New Zealand won a vote of the World Rugby Council members (25-17) after a Rugby Australia bid team presented the bid before the Council meeting in Dublin overnight.

They become the first southern hemisphere nation to host the tournament, with Dublin and Belfast being the prior hosts.

Rugby Australia CEO Raelene Castle was disappointed at the result.

"We put our best foot forward and the support we've had from New South Wales and the Federal Government was really outstanding," she said.

"We know we put a compelling case together and the presentation went well, unfortunately, we didn't get the votes on the day," Castle said.
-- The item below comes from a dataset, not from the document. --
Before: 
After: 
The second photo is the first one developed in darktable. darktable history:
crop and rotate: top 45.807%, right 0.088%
While England and France expressed their interest in hosting the World Cup, it was only Australia and New Zealand who put their bids in. 
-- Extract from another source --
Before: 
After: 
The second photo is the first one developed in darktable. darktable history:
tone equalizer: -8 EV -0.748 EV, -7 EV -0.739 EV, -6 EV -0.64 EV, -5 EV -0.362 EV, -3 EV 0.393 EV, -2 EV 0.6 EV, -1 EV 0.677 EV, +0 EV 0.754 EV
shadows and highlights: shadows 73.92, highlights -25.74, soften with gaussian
New Zealand have won five of the last six World Cups, beating England 41-32 in the 2017 final and have previously hosted the men's edition of the tournament in 2011. 

The Australian bid team were told their bid was outstanding but Castle believes that the Kiwi's success on the international stage influenced the result. 
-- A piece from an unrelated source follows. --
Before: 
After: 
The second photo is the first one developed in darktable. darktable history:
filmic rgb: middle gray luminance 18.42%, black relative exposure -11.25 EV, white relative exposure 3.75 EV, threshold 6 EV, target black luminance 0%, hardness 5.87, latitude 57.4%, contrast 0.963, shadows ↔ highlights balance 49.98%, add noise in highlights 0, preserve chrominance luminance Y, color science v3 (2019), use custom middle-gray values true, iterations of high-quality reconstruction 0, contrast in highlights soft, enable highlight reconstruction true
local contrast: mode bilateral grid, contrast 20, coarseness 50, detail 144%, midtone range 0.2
"The feedback was that our presentation and pitch was outstanding and it was a neck and neck race," she said.

"I think there is no doubt that the Black Ferns success influenced the outcome at the end of the day," Castle said.

Twelve teams will play in the tournament, to be staged in Auckland and Northland and it will see a number of new changes as well.

This includes the extension of the tournament window from 23 to 25 days, the introduction of a quarterfinal stage and increasing squads from 28 to 30.